» Assignment
Extract all lines in the data that contain the word "nonumber".

» Input data

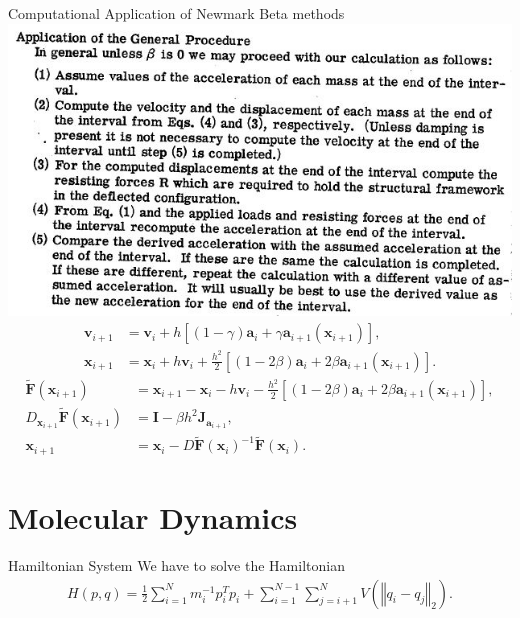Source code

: \documentclass{beamer}
\renewcommand{\vec}[1]{\mathbf{#1}}
\begin{document}
\begin{frame}{Computational Application of Newmark Beta methods}
 {
	\includegraphics[width=\textwidth, angle=1]{newmark-beta_algorithm_original}
}
 {
	\begin{align*}
			\vec{v}_{i+1} & = \vec{v}_{i} + h\left[\left(1-\gamma\right)\vec{a}_{i} + \gamma\vec{a}_{i+1}\left(\vec{x}_{i+1}\right)\right], \\
			\vec{x}_{i+1} & = \vec{x}_{i} + h\vec{v}_{i} + \frac{h^2}{2}\left[\left(1-2\beta \right)\vec{a}_{i} + 2\beta\vec{a}_{i+1}\left(\vec{x}_{i+1}\right)\right]. 
	\end{align*}
	\dotfill
	\medskip
	\begin{align*}
		\vec{\tilde{F}}\left(\vec{x}_{i+1}\right) & = \vec{x}_{i+1} - \vec{x}_{i} -h\vec{v}_{i} - \frac{h^{2}}{2}\left[\left(1-2\beta\right)\vec{a}_{i} + 2\beta\vec{a}_{i+1}\left(\vec{x}_{i+1}\right)\right], \nonumber \\
		D_{\vec{x}_{i+1}}\vec{\tilde{F}}\left(\vec{x}_{i+1}\right) & = \textbf{I} -  \beta h^{2}\textbf{J}_{\vec{a}_{i+1}},\nonumber \\
		\vec{x}_{i+1} & = \vec{x}_{i} - D\vec{\tilde{F}}\left(\vec{x}_{i}\right)^{-1}\vec{\tilde{F}}\left(\vec{x}_{i}\right).
	\end{align*}
}
\end{frame}

\section{Molecular Dynamics}

\begin{frame}{Hamiltonian System}
We have to solve the Hamiltonian
\medskip
\begin{align*}
	H(p, q) = \frac{1}{2}\sum_{i = 1}^{N} m_{i}^{-1}p_{i}^{T}p_{i} + \sum_{i=1}^{N-1} \sum_{j=i+1}^{N} V\left(\left\Vert q_{i} - q_{j} \right\Vert_{2}\right).
\end{align*}
\end{frame}
\end{document}
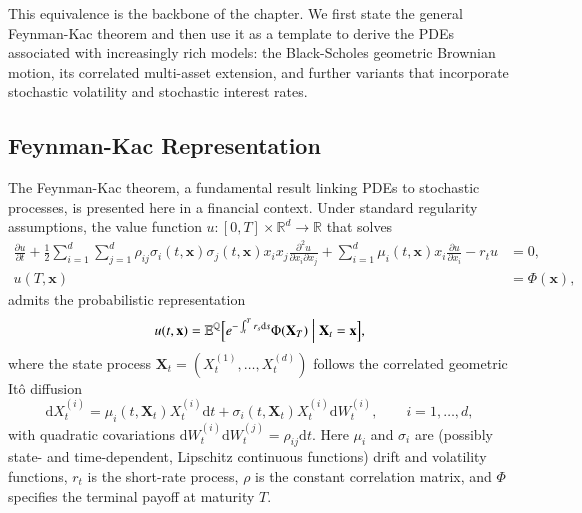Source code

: \documentclass[12pt]{report} %
\theoremstyle{plain} %
\theoremstyle{definition} %
\theoremstyle{remark} %
\begin{document}
This equivalence is the backbone of the chapter. 
We first state the general Feynman-Kac theorem and then use it
as a template to derive the PDEs associated with increasingly rich
models: the Black-Scholes geometric Brownian motion, its correlated
multi-asset extension, and further variants that incorporate
stochastic volatility and stochastic interest rates. 

\subsection{Feynman-Kac Representation}\label{sec:feynman_kac}

The Feynman-Kac theorem, a fundamental result linking PDEs to stochastic processes, is presented here in a financial context.
Under standard regularity assumptions, the value function \(u:[0,T]\times\mathbb R^d\to\mathbb R\) that solves
\begin{equation}\label{eq:fk_pde_multi}
	\begin{aligned}
		\frac{\partial u}{\partial t}
		+ \frac{1}{2}\sum_{i=1}^{d}\sum_{j=1}^{d}
		 \rho_{ij}\sigma_i(t,\mathbf x)\sigma_j(t,\mathbf x)x_i x_j
		 \frac{\partial^{2}u}{\partial x_i\partial x_j}
		+ \sum_{i=1}^{d}\mu_i(t,\mathbf x)x_i\frac{\partial u}{\partial x_i}
		- r_t u &= 0,\\
		u(T,\mathbf x)&=\Phi(\mathbf x),
	\end{aligned}
\end{equation}
admits the probabilistic representation
\begin{equation}\label{eq:feynman_kac}
	u(t,\mathbf x)=
	\mathbb E^{\mathbb Q}\Bigl[
		e^{-\int_t^{T} r_s \mathrm ds}
		\Phi(\mathbf X_T)
		\Bigm| \mathbf X_t=\mathbf x
	\Bigr],
\end{equation}
where the state process \(\mathbf X_t=(X_t^{(1)},\ldots,X_t^{(d)})\) follows the correlated geometric It\^o diffusion
\begin{equation}\label{eq:general_sde}
	\mathrm dX_t^{(i)}
		=\mu_i(t,\mathbf X_t)X_t^{(i)} \mathrm dt
		+ \sigma_i(t,\mathbf X_t)X_t^{(i)} \mathrm dW_t^{(i)},
	\qquad i=1,\ldots,d,
\end{equation}
with quadratic covariations \(\mathrm dW_t^{(i)}\mathrm dW_t^{(j)}=\rho_{ij} \mathrm dt\).
Here \(\mu_i\) and \(\sigma_i\) are (possibly state- and time-dependent, Lipschitz continuous functions) drift and volatility functions, \(r_t\) is the short-rate
process, \(\rho\) is the constant correlation matrix, and
\(\Phi\) specifies the terminal payoff at maturity \(T\).
\end{document}
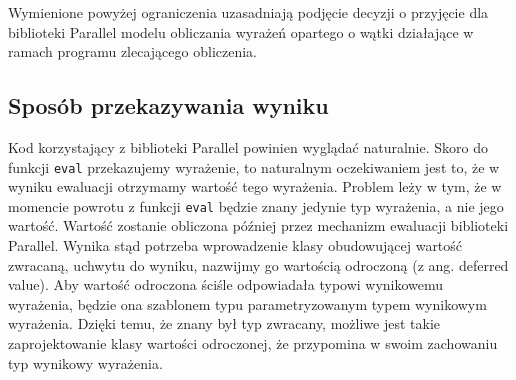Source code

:   Wymienione powyżej ograniczenia uzasadniają podjęcie decyzji o przyjęcie dla biblioteki Parallel modelu obliczania wyrażeń opartego o wątki działające w ramach programu zlecającego obliczenia.
  
% 
%   
%   
  
\subsection{Sposób przekazywania wyniku}\label{s:koncepcja_wynik}

  Kod korzystający z biblioteki Parallel powinien wyglądać naturalnie.
  Skoro do funkcji \texttt{eval} przekazujemy wyrażenie, to naturalnym oczekiwaniem jest to, że w wyniku ewaluacji otrzymamy wartość tego wyrażenia.
  Problem leży w tym, że w momencie powrotu z funkcji \texttt{eval} będzie znany jedynie typ wyrażenia, a nie jego wartość.
  Wartość zostanie obliczona później przez mechanizm ewaluacji biblioteki Parallel.
  Wynika stąd potrzeba wprowadzenie klasy obudowującej wartość zwracaną, uchwytu do wyniku, nazwijmy go wartością odroczoną (z ang. deferred value).
  Aby wartość odroczona ściśle odpowiadała typowi wynikowemu wyrażenia, będzie ona szablonem typu parametryzowanym typem wynikowym wyrażenia.
  Dzięki temu, że znany był typ zwracany, możliwe jest takie zaprojektowanie klasy wartości odroczonej, że przypomina w swoim zachowaniu typ wynikowy wyrażenia.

» Finished task
		\vec{\tilde{F}}\left(\vec{x}_{i+1}\right) & = \vec{x}_{i+1} - \vec{x}_{i} -h\vec{v}_{i} - \frac{h^{2}}{2}\left[\left(1-2\beta\right)\vec{a}_{i} + 2\beta\vec{a}_{i+1}\left(\vec{x}_{i+1}\right)\right], \nonumber \\
		D_{\vec{x}_{i+1}}\vec{\tilde{F}}\left(\vec{x}_{i+1}\right) & = \textbf{I} -  \beta h^{2}\textbf{J}_{\vec{a}_{i+1}},\nonumber \\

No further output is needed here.